6 Ways to Safely Welcome Employees Back Into the Office
While remote work is here to stay, in some capacity, indefinitely, many employees and certainly many employers are eager to return to the office life. Many of the studies and reports that have come out of the pandemic regarding productivity and employee happiness suggest that people have no problem working remotely for the rest of their careers, but there are still certain roles, as well as something to be said for in-person collaboration and interaction, that will draw scores of people back to on-site work. If you are planning on getting your people into the office post-vaccination, below are 6 ways to safely welcome them back.
When businesses start to welcome back their employees en masse depends on where in the world they happen to be located, with the United States, for example, vaccinating a much larger number of people than almost anywhere else. These are people you haven’t seen in-person in over a year, and who haven’t seen their coworkers and colleagues in that same amount of time. A good way to break the ice, so to speak, especially for any new hires who might have been brought on during the pandemic, is to cater a lunch to make everyone feel welcome.
Getting employees to feel comfortable while coming back to work in physical office spaces will require employers to take some preemptive measures. One that should be on the top of any business owner or office manager’s list is an air purifier. Depending on how large your office space is, you may need a couple scattered throughout, but the good thing is that you can pick up a consumer-grade air purifier on any of the large e-retailer sites for not very much.
During the SARS outbreak in 2003, for instance, the Hong Kong Hospital Authority recommended hospitals make use of portable air purifiers with HEPA filters in them to help reduce transmission to healthcare workers and a lot of subsequent research backs up the suggestion as well. Knowing that they are coming into an enclosed space in which air circulation and filtration is something that is being taken seriously will help put minds at ease. At the very least, it will help prevent the spread of other common seasonal viruses, as well as make the air more breathable for people with respiratory conditions.
Masks (For Those Who Want Them)
While a large-scale return to the office will likely only be possible once a critical mass of people in societies around the world have been vaccinated, many people will likely continue to suffer from Pandemic PTSD for some time to come and feel more comfortable, if not wearing masks in and around the office, at least having the option to do so.
Keeping a constant supply of masks in different places around the office is a good idea and will make returning employees feel like their employer is looking out for both their mental and physical health.
Pursuant to the above recommendation, many people, despite being aware that their coworkers have been vaccinated, may still feel nervous about resuming normal office life and behaviour. The goal is to ease people back into this and have the office up and running normally in as short a time as possible, and nervous employees may be an impediment to that.

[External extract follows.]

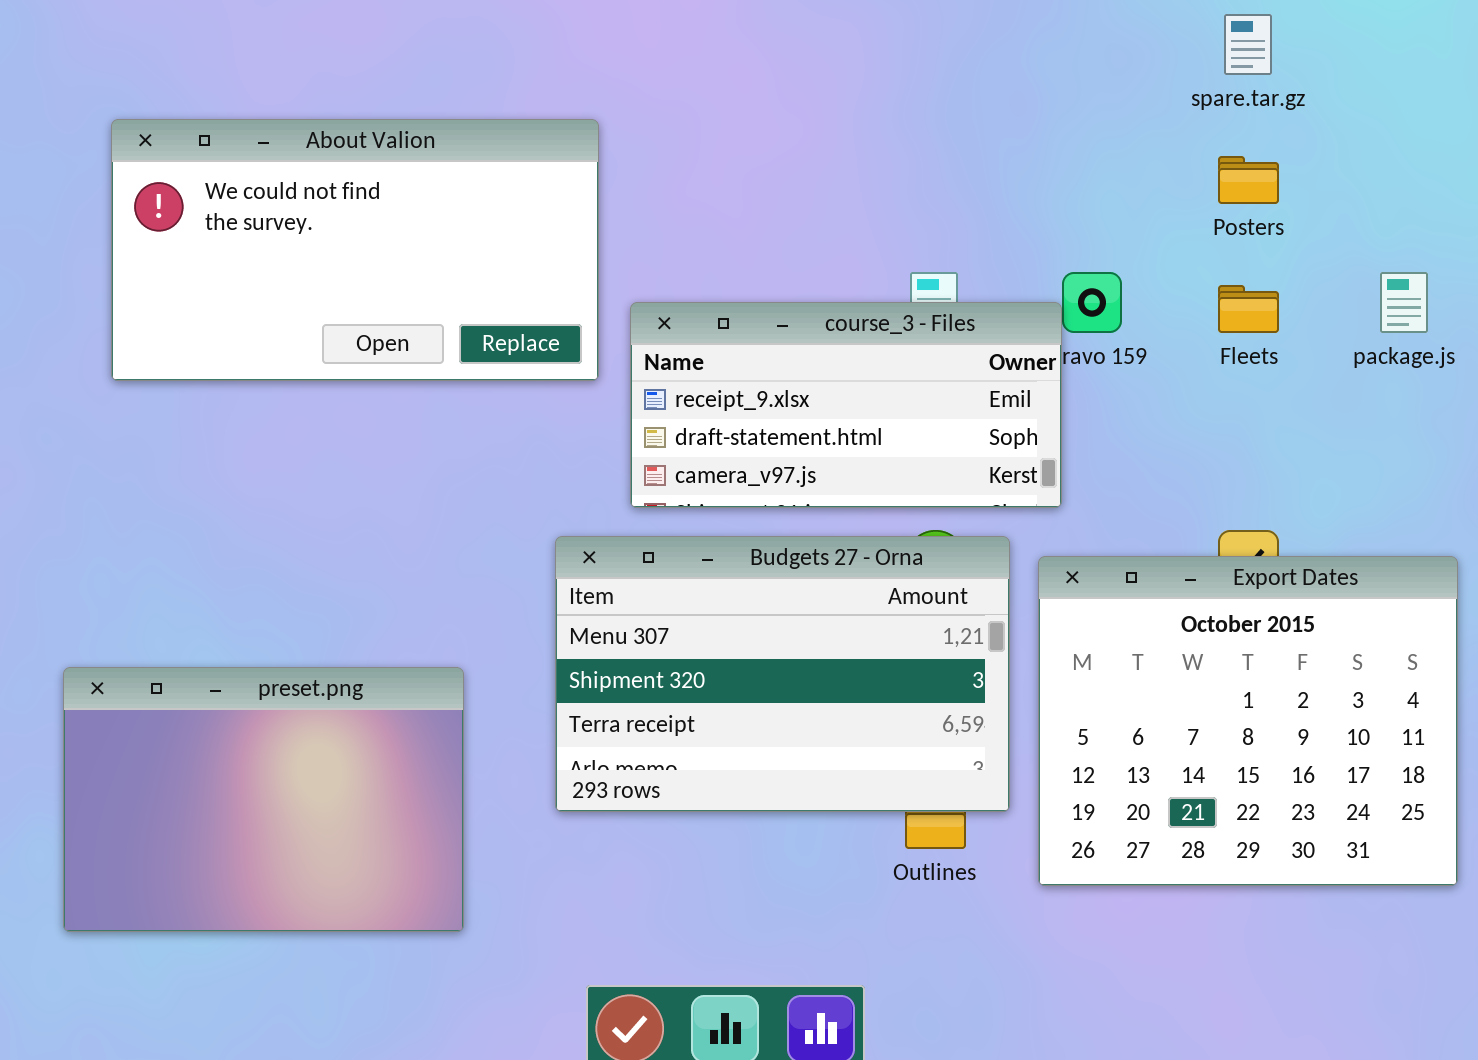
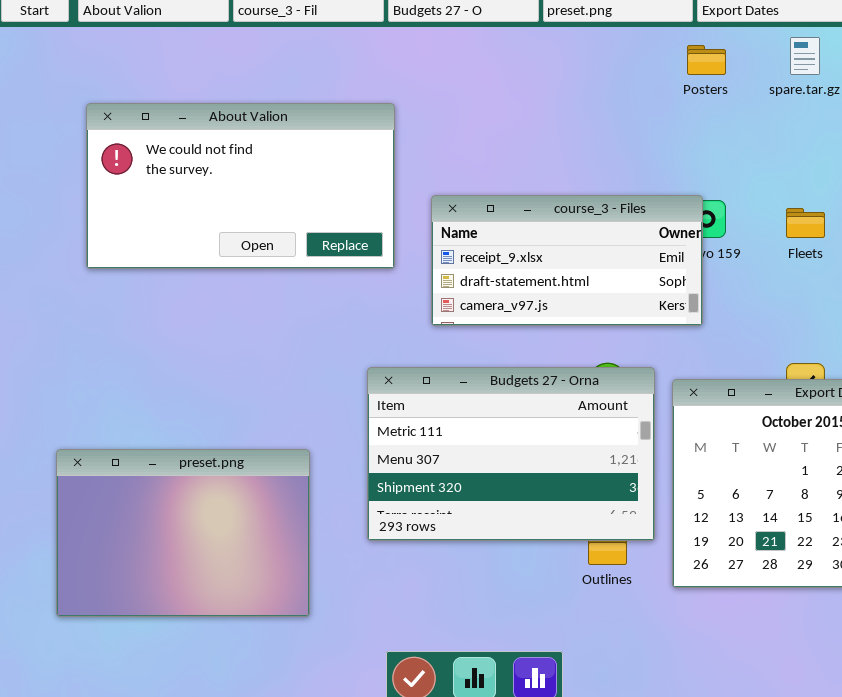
Posters: [1218,156,1279,204] -> [687,45,726,75], moved
course_3 - Files: [630,302,1062,508] -> [431,195,703,326], moved
Budgets 27 - Orna: [555,536,1010,812] -> [367,367,655,541], scrolled up 1 row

A good way to put many, if not most people’s minds at ease is to hire a medical professional, preferably an epidemiologist or infectious disease expert, to either speak directly to your employees (virtually or in-person), or write a letter that is personally addressed to your workforce, explaining the risks and, importantly, endorsing the idea that people can and should start resuming their lives as normal.
Plants are a good air purification addition, but they also come with a tremendous amount of mental health benefits. If your office wasn’t particularly green prior to the pandemic, consider investing some money into making the space a more natural-looking one. There is a wide range of indoor plants that will thrive in any office environment as long as they receive regular watering and get their daily or weekly sunlight requirements.
Plants that do well in offices include spider plants, cactuses, snake plants, bamboo, ficus, and lemon balm. You can even designate a watering schedule to give people the chance to engage in some highly therapeutic horticultural practices.
This might seem hokey at first thought, but having “I am vaccinated” stickers for people to wear as you welcome employees back into the office is a good way to give them the confidence to interact, collaborate and resume office professional and personal friendships. One of the very unfortunate collateral effects of the pandemic will likely be an unwillingness to be close to other people for some time, and at least while the world begins the slow path back to something approximating normality.
Even with mass vaccination, getting people comfortable with coming back into work will require some planning and coaxing. Incentivizing a return to the office will be one part of the equation, and making your office space post-pandemic-friendly and empathetic is the other. Keep the above tips and suggestions in mind when opening the office back up and make returning employees feel safe, valued and comfortable resuming their normal professional lives.